M-mode echocardiogram recorded from the right parasternal position at the mitral valve level showing thickening of the valve due to the mass, decreased diastolic leaflet separation and anterior motion of the posterior mitral leaflet during diastole (arrow). MV, mitral valve.

Continuous-wave spectral Doppler recording obtained from the apical four-chamber view with the beam placed through the stenotic mitral valve. Peak filling velocity is increased to 2.27 m/s in early diastole followed by an abnormally prolonged E deceleration time and an abnormal pressure half-time, which are characteristics of mitral stenosis. The late diastolic flow (A peak) is absent due to atrial fibrillation. A jet of mitral regurgitation is also recorded (arrow). The velocity scale (cm/s) is shown on the left.

Gross appearance of the mitral valve (MV) from the left atrium (LA) shows the involvement of the leaflets by the tumor and a stenotic mitral orifice (arrow).

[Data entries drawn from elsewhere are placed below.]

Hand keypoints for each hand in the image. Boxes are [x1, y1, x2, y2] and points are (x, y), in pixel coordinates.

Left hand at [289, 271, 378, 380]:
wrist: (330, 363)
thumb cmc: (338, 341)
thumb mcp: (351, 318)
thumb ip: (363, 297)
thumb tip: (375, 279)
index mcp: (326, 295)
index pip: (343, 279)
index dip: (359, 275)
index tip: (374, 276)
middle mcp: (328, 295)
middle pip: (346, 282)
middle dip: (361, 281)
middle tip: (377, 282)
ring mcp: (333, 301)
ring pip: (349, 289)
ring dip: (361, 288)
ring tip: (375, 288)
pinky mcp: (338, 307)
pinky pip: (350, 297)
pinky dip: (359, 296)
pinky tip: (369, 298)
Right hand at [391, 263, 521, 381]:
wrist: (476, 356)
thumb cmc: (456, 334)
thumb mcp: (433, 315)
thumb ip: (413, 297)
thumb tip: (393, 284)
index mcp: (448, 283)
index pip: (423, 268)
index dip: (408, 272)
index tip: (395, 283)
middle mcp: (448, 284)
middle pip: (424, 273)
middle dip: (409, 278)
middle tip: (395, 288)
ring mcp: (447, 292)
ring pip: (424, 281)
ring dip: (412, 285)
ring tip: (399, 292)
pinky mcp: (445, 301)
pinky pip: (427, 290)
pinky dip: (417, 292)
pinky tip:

Longitudinal section through the left ventricle showing a mass (arrow) involving the chordae tendinae of the mitral valve (arrowheads) and the posterior papillary muscle (P) of the left ventricle. A, anterior papillary muscle; AO, ascending aorta.

Section of the mass showing a proliferation of stellate- to spindle-shaped cells (arrow), loosely arranged in an abundant myxoid matrix (M). The surface of the mass is covered by endocardial cells (arrowhead). Hematoxlyin and eosin stain, bar=50μm.

Immunolabeling showing abundance of cells strongly positive for vimentin (arrowheads) within the myxoid matrix. Monoclonal antibody, antivimentin, avidin-biotin complex. Mayer's hematoxylin counterstain, bar=25μm.